The $12.3 million Walter Payton Recreation and Wellness Center opened Thursday at Jackson State as the centerpiece of a $25 million complex named after the school's most famous alumnus.
The native of Columbia, Miss., starred at Jackson State in the early 1970s and played 13 years with the Chicago Bears, retiring after the 1987 season with 16,726 yards rushing. The Hall of Fame running back died of cancer in 1999 at age 45.
"[The center] is a tribute to a life that meant so much to this community and this university," said Eddie Payton, Walter's older brother and the golf coach at Jackson State.
Payton's high school coach, Charles Boston, joined family members and university and political leaders who attended the ribbon-cutting ceremony for the building located at 34 Walter Payton Drive. Some of the estimated 200 attendees came wearing retro Jackson State football jerseys with Payton's No. 34.
A gold bust of Payton greets visitors as they enter the center. School officials said a walk of fame is planned for the main hallway to honor the career of the player nicknamed "Sweetness."
"We, the Payton family, are very humbled and very appreciative of Walter to be honored in this way," said his sister, Pamela Payton-Curry. "Just as this is a memorial to Walter Payton, the man, it is a memorial to that active spirit and greatly improved world he helped bring about."

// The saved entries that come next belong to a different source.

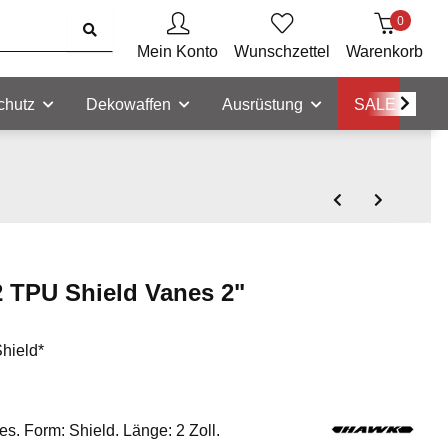
0
Mein Konto
Wunschzettel
Warenkorb
chutz
Dekowaffen
Ausrüstung
SALE
2 TPU Shield Vanes 2"
ield*
. Form: Shield. Länge: 2 Zoll.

The building houses three basketball courts, three racquetball courts, three aerobics studios, a squash court, plus dozens of exercise bikes and weight benches. School officials said Jackson State is the first historically black college or university to open such a center.
"We went through many challenges to get this facility built," Jackson State President Ronald Mason said. "The fact that we stuck with it, worked with the family, we kept the spirit of Walter in mind, is really a legacy to what he stood for, not only as a football player but as a human being."